The owners of this 1920’s Tudor Revival residence on Old Westbury Lane needed to improve the function of the home for their growing family.
To accomplish this goal, the project was divided into two phases.
This first phase focused on converting a small second floor bedroom and walk out porch into a practical bedroom and bathroom suite.
The new bedroom was built over an existing garage. It incorporated three existing closets and added a new closet.
A new bathroom complete with vanity, lavatory, and large shower was built in the existing bedroom space.
Several steps were taken to blend the new addition and the existing home on the exterior.
First, the materials matched the original house. These included brick, cedar siding cut in a wave pattern, and slate roof.
New windows align directly above first floor windows and have similar divided lite patterns as the existing house.
The horizontal soldier brick band was continued around the addition. Dormers match the original house style.
Finally, the story and a half roof line was continued through the addition.
Phase one successfully added the modern function of a children or guest suite while retaining the Tudor Revival Architecture of this historic home.
Improving the modern function of the first floor was the focus of phase two.
Similar to many modern families, the side and garage entry was used more frequently than the front door.
A new Mud / Laundry Room met the family’s needs with additional storage space in cubbies, the convenience of a first floor washer and dryer, and additional food storage with a deep freezer.
The family could enter the existing kitchen from the Garage, Dining Room, Breakfast Room, and back yard.
This high level of circulation through the Kitchen work space was detrimental.
A new circulation path was created along the West wall.
This allowed family members and guests to travel from the Dining Room or Mud Room to the new Family Room without disturbing the work space.
Closing the existing entrance from Garage to the Kitchen increased cabinet space.

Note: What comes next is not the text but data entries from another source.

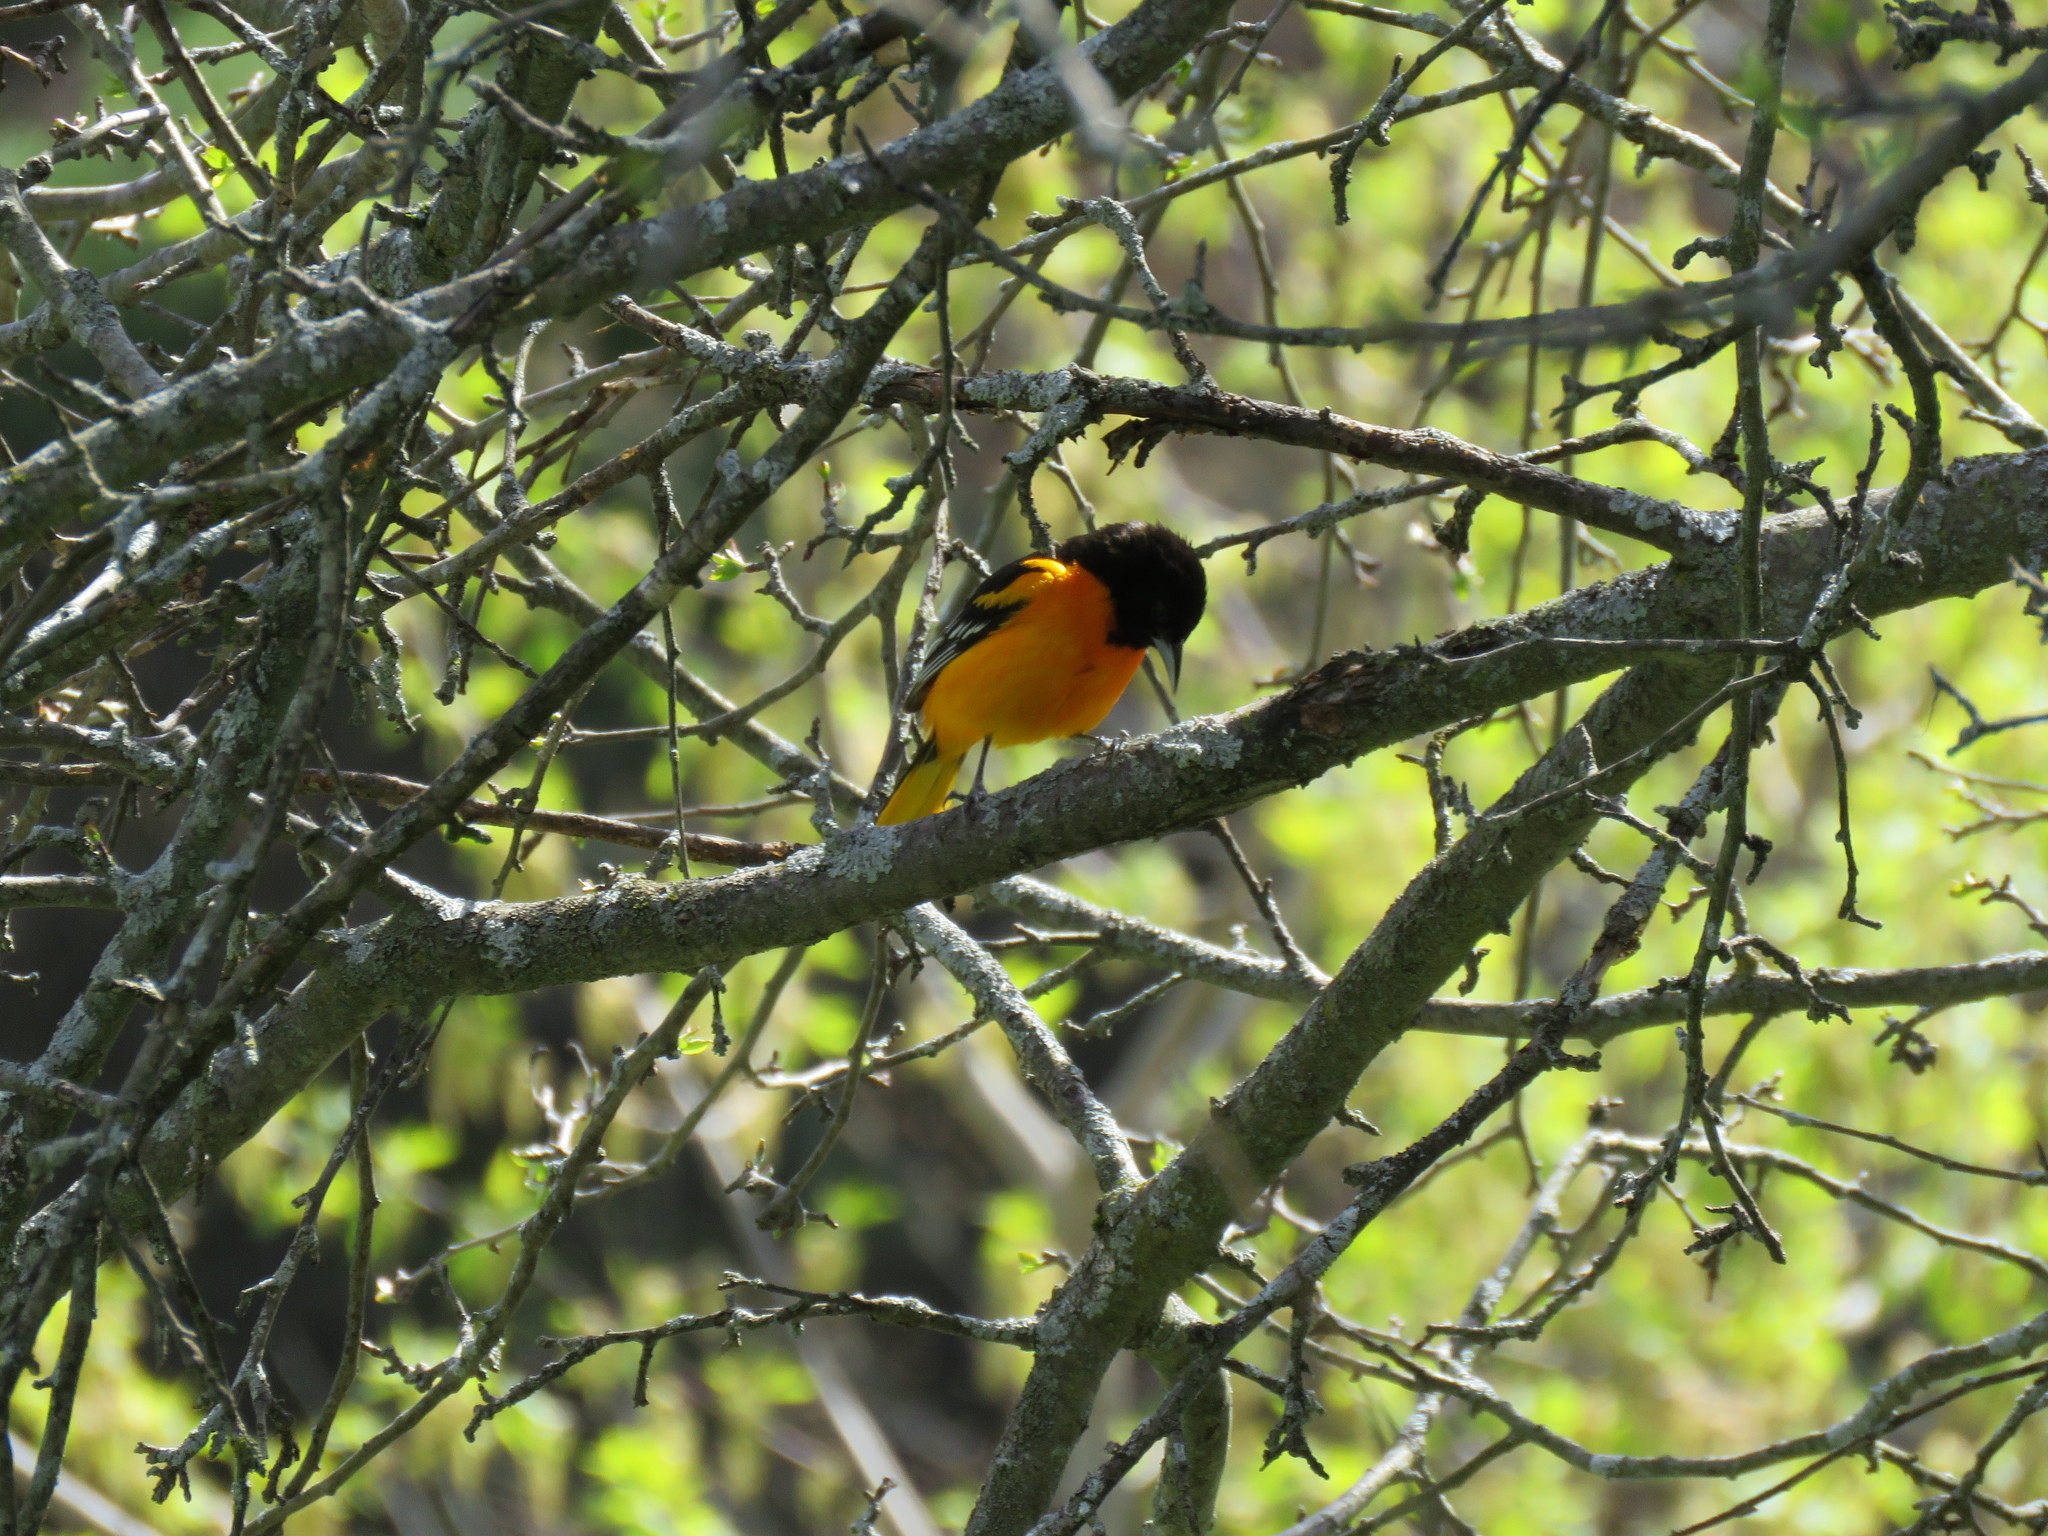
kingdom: Animalia
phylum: Chordata
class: Aves
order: Passeriformes
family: Icteridae
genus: Icterus
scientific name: Icterus galbula
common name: Baltimore oriole
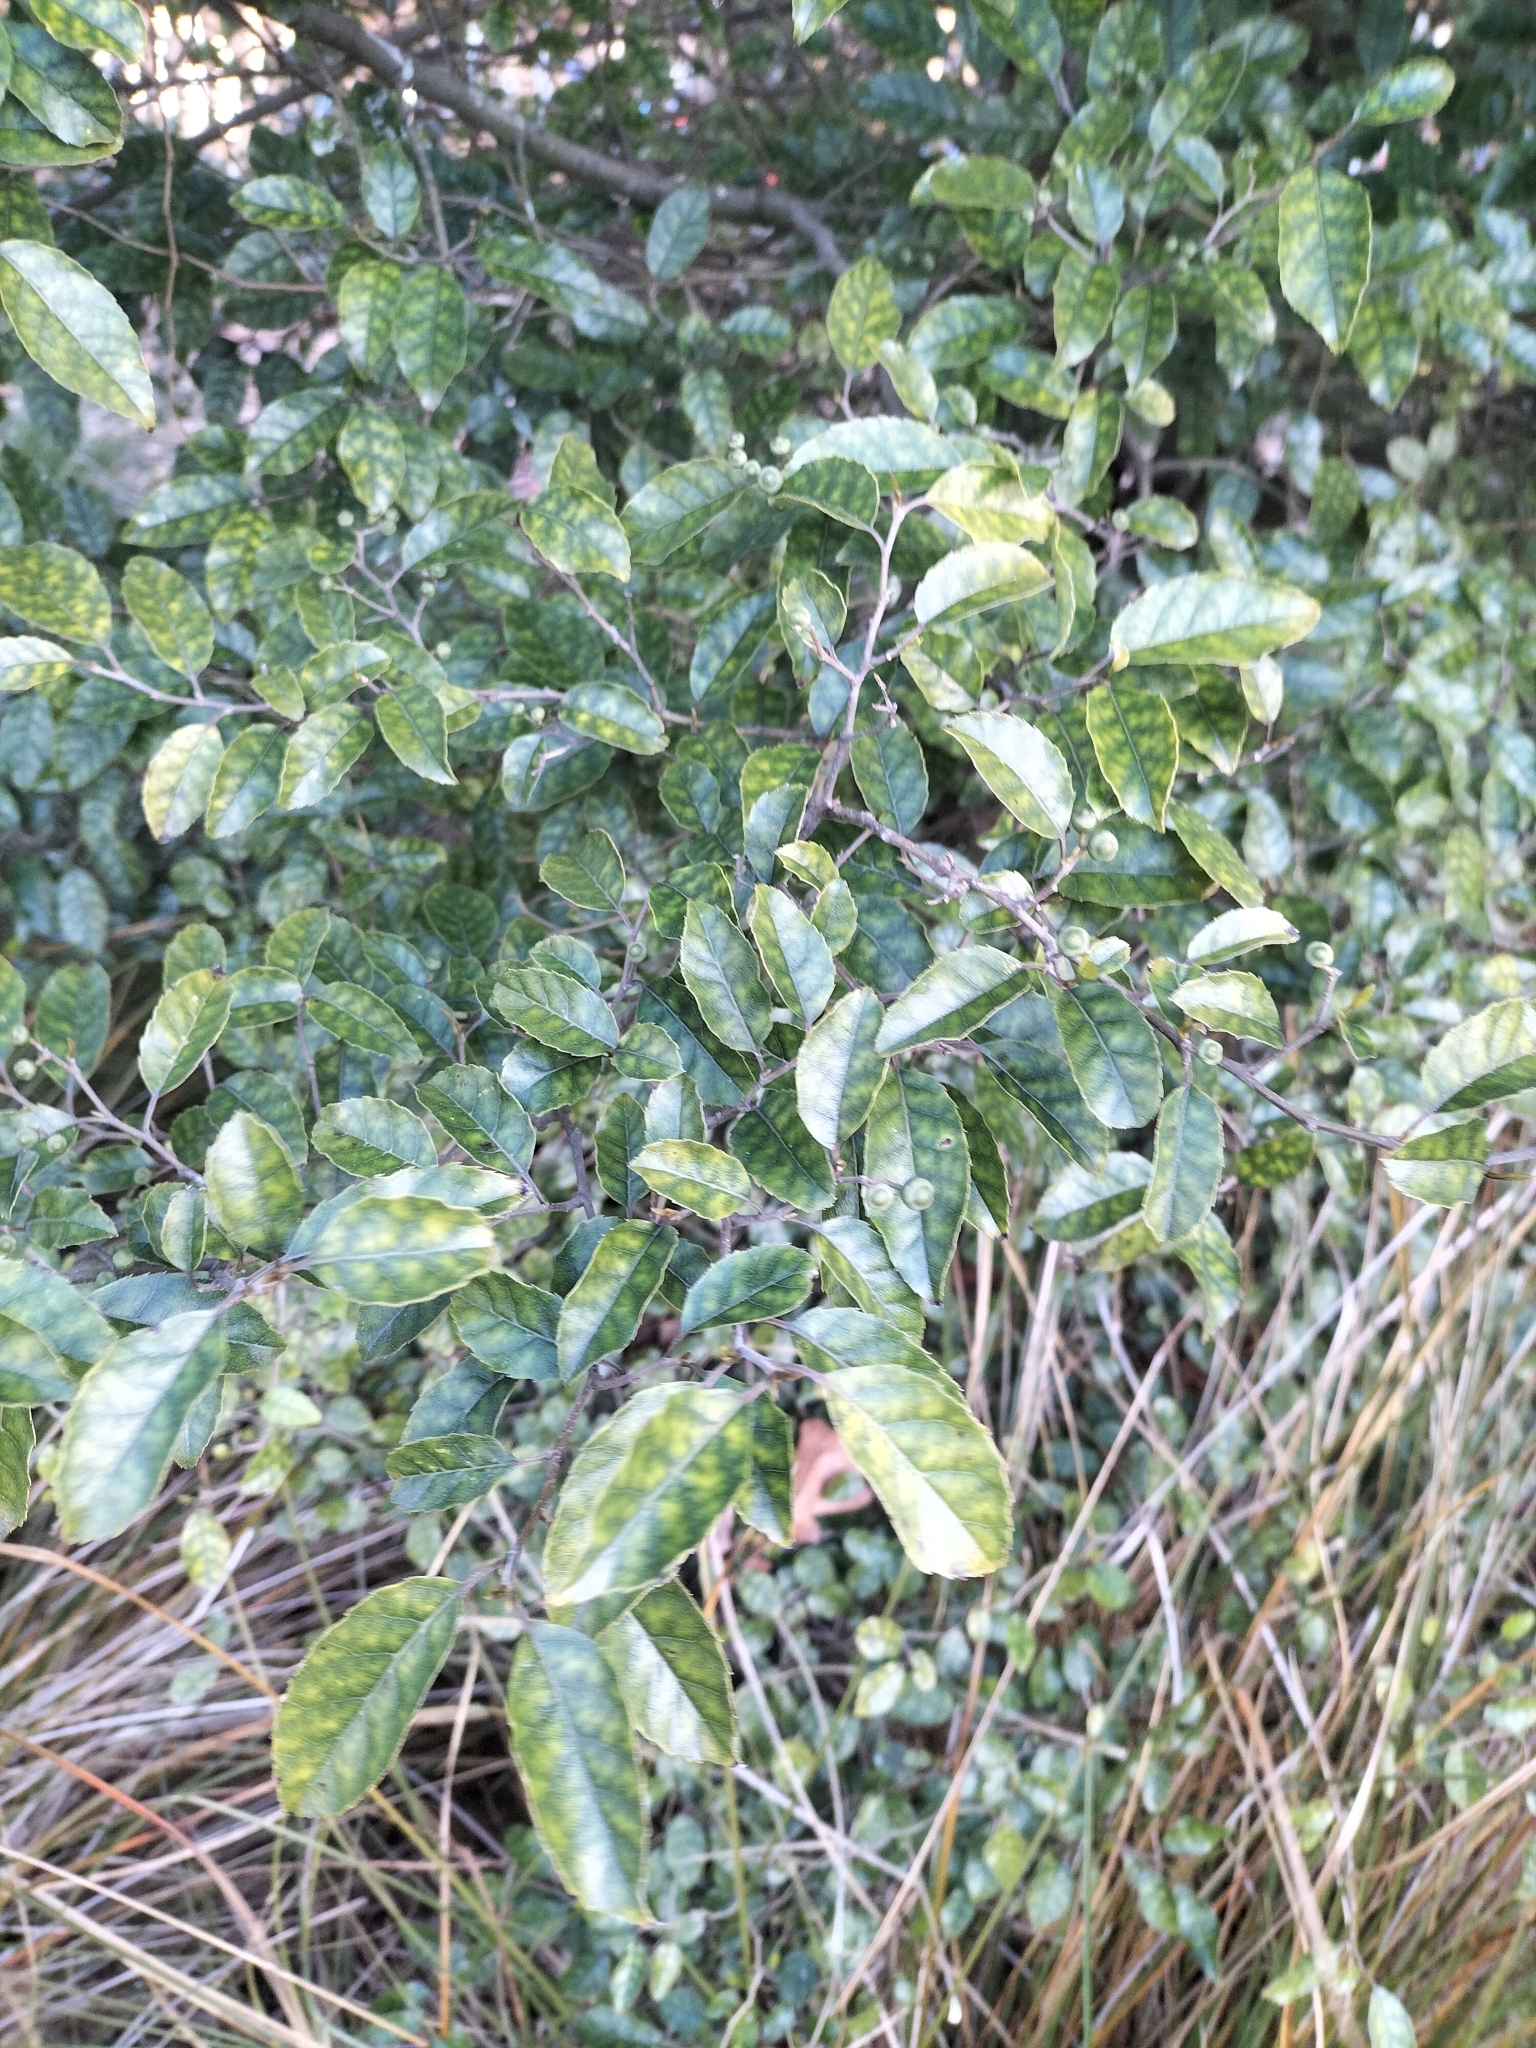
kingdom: Plantae
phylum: Tracheophyta
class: Magnoliopsida
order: Asterales
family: Rousseaceae
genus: Carpodetus
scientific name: Carpodetus serratus
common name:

The peninsula with sink and bar stool seating provided an option for people in the Kitchen and Family Room to interact while providing a partial visual barrier between the spaces.
A new Family Room solved several functional issues.
Windows on all three walls provide views of the back yard which were not available before.
French doors allow direct access to the existing concrete patio used frequently by the family.
A new masonry fireplace and television area combine the function of the existing Living Room and Television Rooms into one family space directly adjacent to the Kitchen.
Materials, massing, and details of the rear first floor addition were influenced by the residence’s Tudor Revival style.
Modern function and historic details coalesced into an addition that meets a family’s needs and compliments the existing home.